I wrote:
Please describe to us, in plain English (oops, sorry...strike that last phrase! — and by the way, I have no problem with the way you write our language, just the attitude behind it), the sheer havoc that would result if Lion 10.3 comes out with Auto Save/Versioning as the default, but able to be disabled via System Preferences.
Please be very specific in your description.
KOENIG Yvan replied:
I already wrote several times but you appear to be unable to understand that a safety device must be available every time.
etc. etc. (i.e., ridiculous examples with no pertinence whatsoever to a computing environment)
As AutoSave and Versions were designed as safety features, they make sense only if they are always active.
As usual, you have utterly failed to answer my question as posed.
I asked for a specific description. I asked you to describe the havoc that would ensue if Auto Save/Versioning were the default, but capable of being turned off.
Under this scheme, if a user does nothing after installing Lion, then all of your precious "safety features" you apparently feel the world needs to save itself from itself remain intact.
If I as a user choose to disable these features, then guess what happens: I return to the very same Macintosh computing universe I have happily existed in FOR THE PAST 23 YEARS. In the course of that time frame, I and millions of other Macintosh users have somehow managed the extraordinary effort of keying Command-S every so often.
And guess what else: if I have occasionally failed to do this as judiciously as I should have and have lost work, then SHAME ON ME. *I* will take the blame; I won't shove it off on my operating system and say it has failed me and should have saved me from my own stupidity.
So once again I ask you: tell me EXACTLY what will happen if Auto Save/Versioning is the default in Lion but is capable of being disabled at the user's choice. I want a detailed description of the scenerios of chaos, broken lives and worldwide mayhem you believe will descend like a plague upon the earth.
I predict that, in typical fashion, you'll simply ignore this request, as you've done time and time again when you have no answer. We'll be watching.
Meanwhile, your repeated singing of the same song is getting extemely tedious. I don't want to hear your facile "You're free to use other products" mantra any more. I happen to like Pages very much. It has been my default Word Processor every day of my working life since I finally had to abandon WriteNow with the demise of Classic support. If you please, point me to a Word Processor with Pages' particular mix of capabilities that will fit my workflow comparably.
You won't be able to do it. And you'll have an even more difficult time pointing the Keynote user for whom Auto Save has rendered the program unusable (and whose plight you have ignored, just exactly as I said you would in my last post) to a program with its comparable ease of use.

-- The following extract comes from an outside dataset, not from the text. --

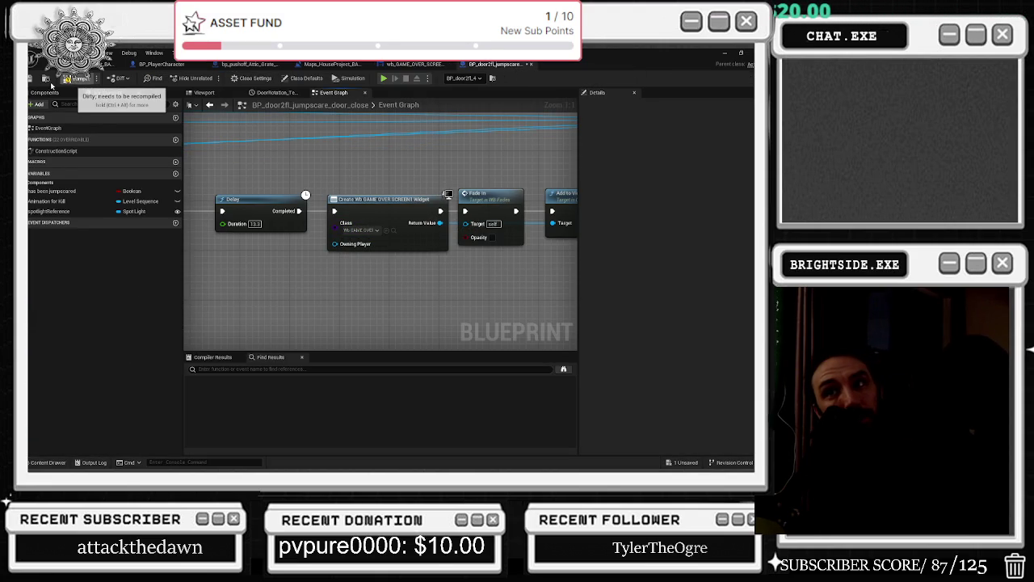
# Compile, then wire Create Widget straight into Add to Viewport, skipping Fade In.
pyautogui.click(74, 79)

Like so many others here, I have been a great lover of Apple's hardware, system software and productivity products for a very long time. When they mess with them in a way that makes them less productive, more difficult, and in some cases out-and-out dangerous to use, then **** right I'm gonna complain about it.

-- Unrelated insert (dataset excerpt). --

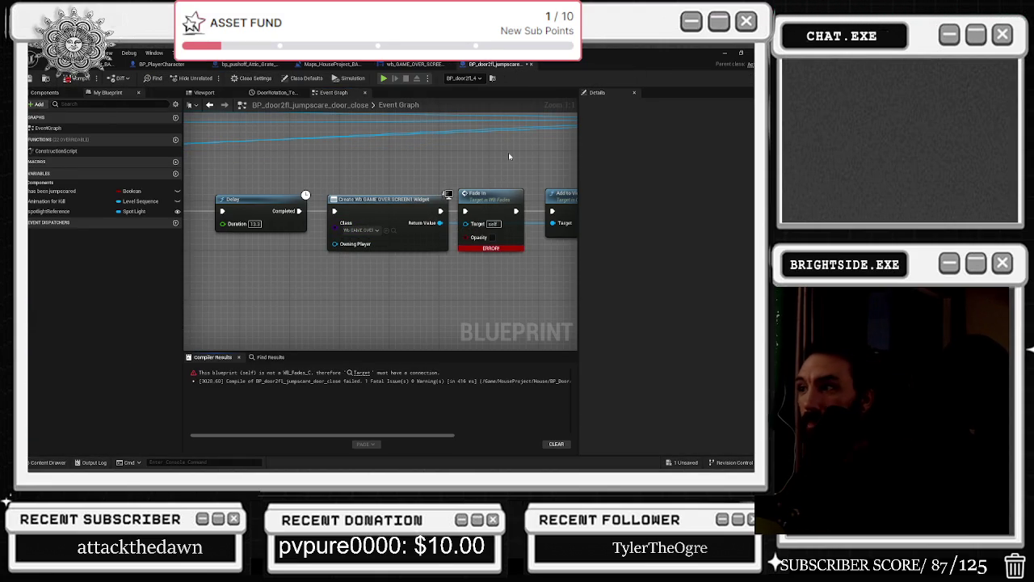
pyautogui.click(410, 212)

And please spare us your other Greatest Hit: "Your complaints will do no good, Apple can do what it wants to do." Others have pointed out specific instances (which again you've conveniently failed to acknowledge) of consumer complaints resulting in changes.
Our hope is that a loud enough chorus of these complaints might yet effect a similar change in this instance. Our case is solid, our logic irrefutable. We can only hope that those with the power to make these decisions don't look at the world with your brand of myopic vision.